1897 [c.] | On Signs [R] | CP 2.229

In consequence of every representamen being thus connected with three things, the ground, the object, and the interpretant, the science of semiotic has three branches. The first is called by Duns Scotus grammatica speculativa. We may term it pure grammar. It has for its task to ascertain what must be true of the representamen used by every scientific intelligence in order that they may embody any meaning. The second is logic proper. It is the science of what is quasi-necessarily true of the representamina of any scientific intelligence in order that they may hold good of any object, that is, may be true. Or say, logic proper is the formal science of the conditions of the truth of representations. The third, in imitation of Kant’s fashion of preserving old associations of words in finding nomenclature for new conceptions, I call pure rhetoric. Its task is to ascertain the laws by which in every scientific intelligence one sign gives birth to another, and especially one thought brings forth another.

1898 | Cambridge Lectures on Reasoning and the Logic of Things: Detached Ideas continued and the Dispute between Nominalists and Realists | RTL 146; NEM 4:331

There are three ways in which signs can be studied, first as to the general conditions of their having any meaning, which is the Grammatica Speculativa of Duns Scotus, second as to the condions of their truth, which is logic, and thirdly, as to the conditions of their transferring their meaning to other signs.

1901-1902 [c.] | Definitions for Baldwin's Dictionary [R] | MS [R] 1147

…in a narrower sense, logic is the science of the reference of symbols to their objects. For logic in this narrower sense, all symbols which have precisely the same possible objects […] are identical, – a limitation which must not be overlooked. Hence, according to Boole, and those who follow him, every symbol has one or other or two values, according as it does or does not […] represent the object intended.

1902 | Minute Logic: Chapter I. Intended Characters of this Treatise | CP 2.93

Logic is the science of the general necessary laws of Signs and especially of Symbols. As such, it has three departments. Obsistent logic, logic in the narrow sense, or Critical Logic, is the theory of the general conditions of the reference of Symbols and other Signs to their professed Objects, that is, it is the theory of the conditions of truth. Originalian logic, or Speculative Grammar, is the doctrine of the general conditions of symbols and other signs having the significant character. It is this department of general logic with which we are, at this moment, occupying ourselves. Transuasional logic, which I term Speculative Rhetoric, is substantially what goes by the name of methodology, or better, of methodeutic. It is the doctrine of the general conditions of the reference of Symbols and other Signs to the Interpretants which they aim to determine…

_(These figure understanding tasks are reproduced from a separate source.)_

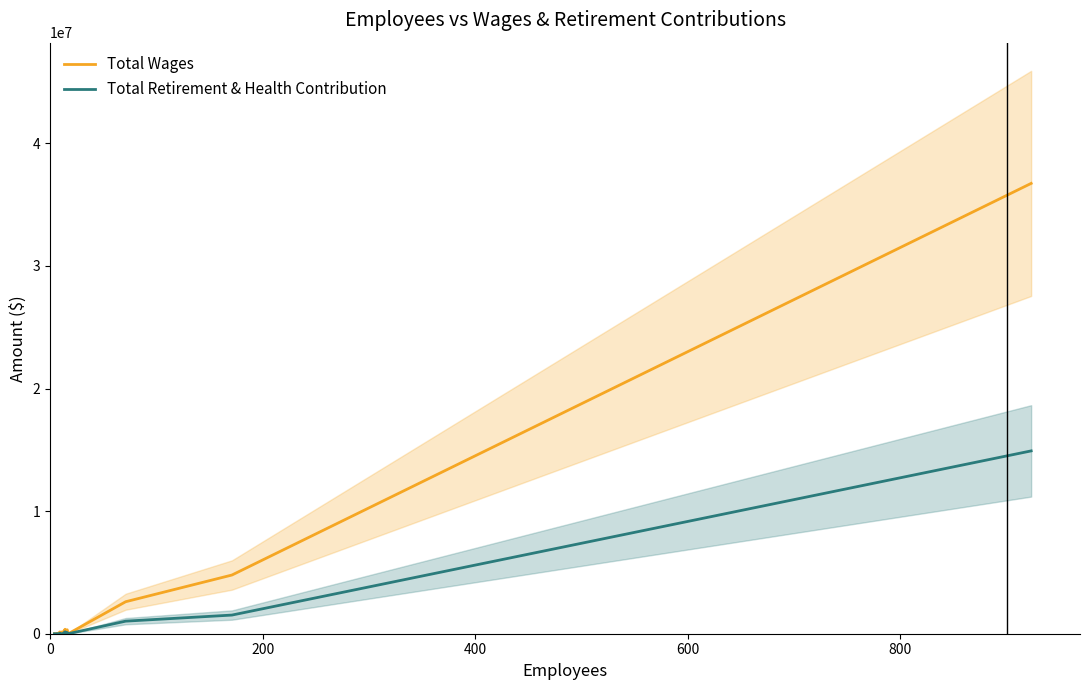

What is the value of the Total Wages point at the 16th from the left?

304344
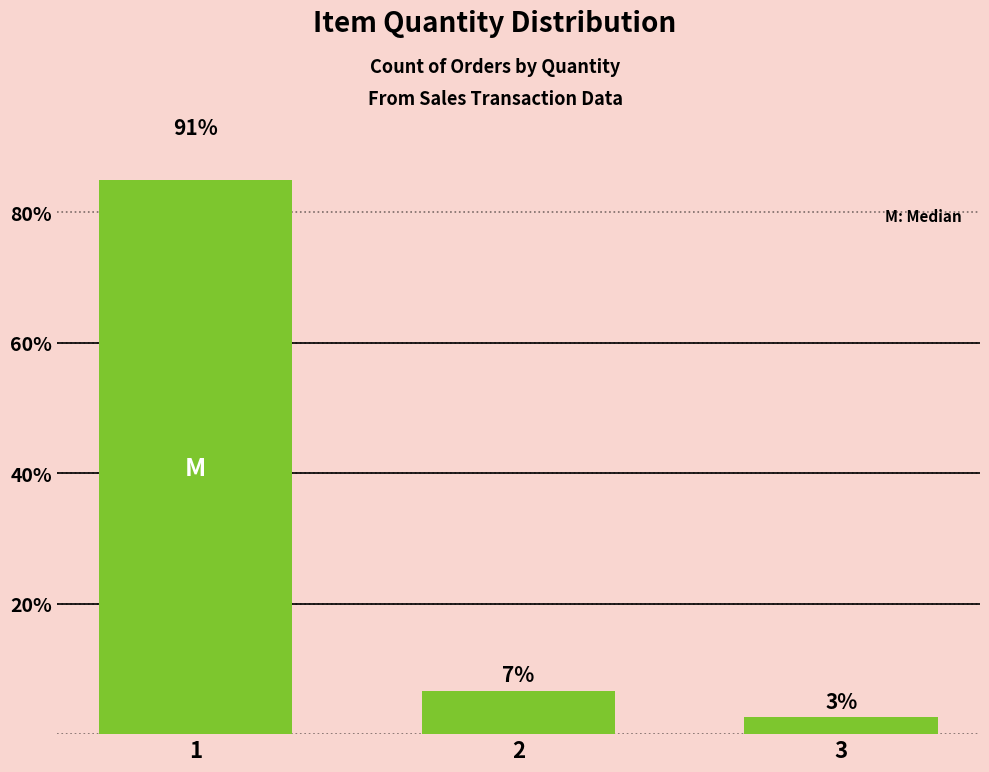

What is the ratio of the value at 2 to the value at 3?

2.5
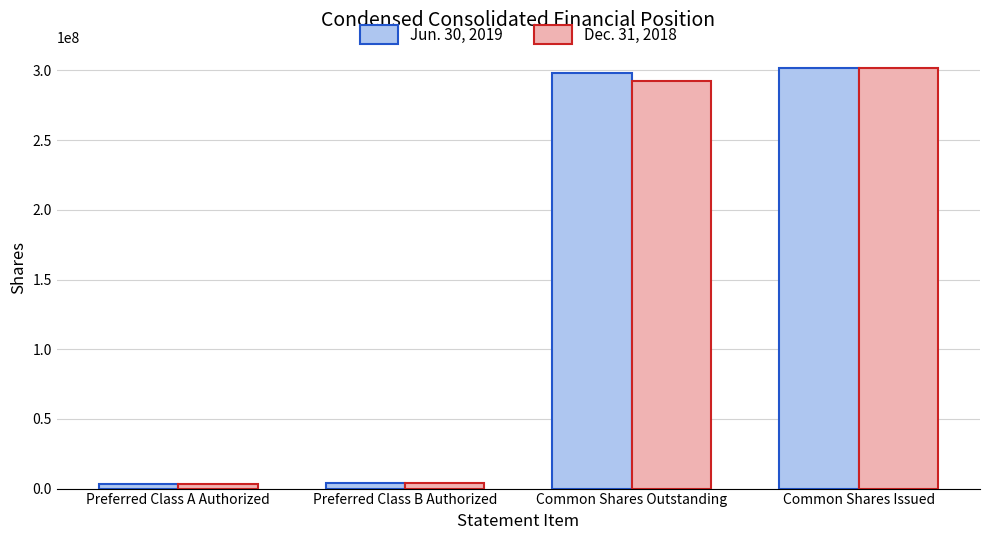

What is the average value of the Dec. 31, 2018 series?

150374591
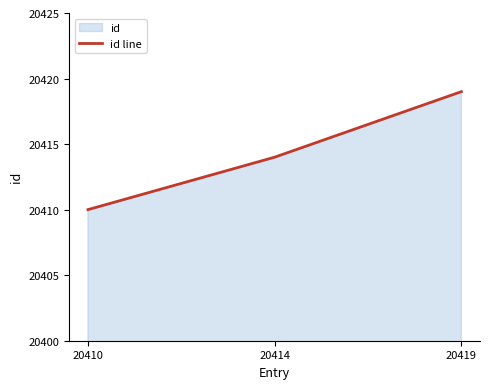

Is it true that the value at 20419 is 20419?

True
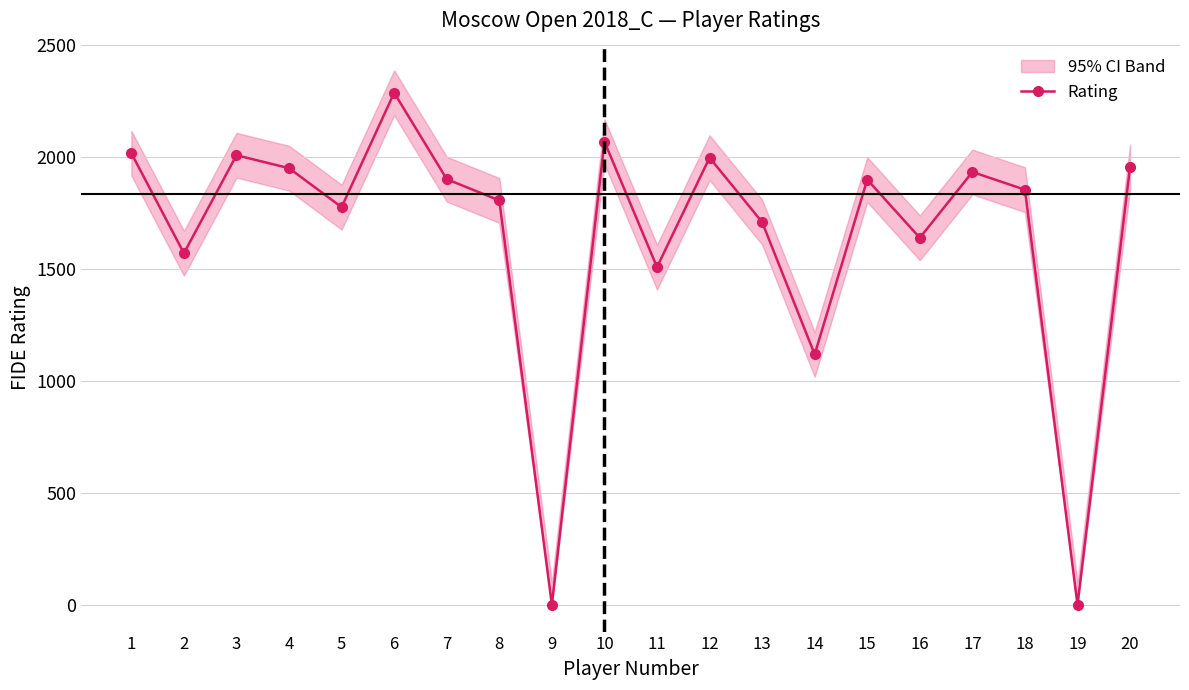

Is this an area chart (filled region under the line)?

No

1906 | Phaneroscopy | CP 4.9

… I extend logic to embrace all the necessary principles of semeiotic, and I recognize a logic of icons, and a logic of indices, as well as a logic of symbols; and in this last I recognize three divisions: Stecheotic (or stoicheiology), which I formerly called Speculative Grammar; Critic, which I formerly called Logic; and Methodeutic, which I formerly called Speculative Rhetoric.

nd | Logic: Fragments [R] | MS [R] S64

Logic, in general, seems to be the science of what is universally true respecting scientific representations. In a narrow sense, logic is the science of the general conditions of the truth of scientific representations.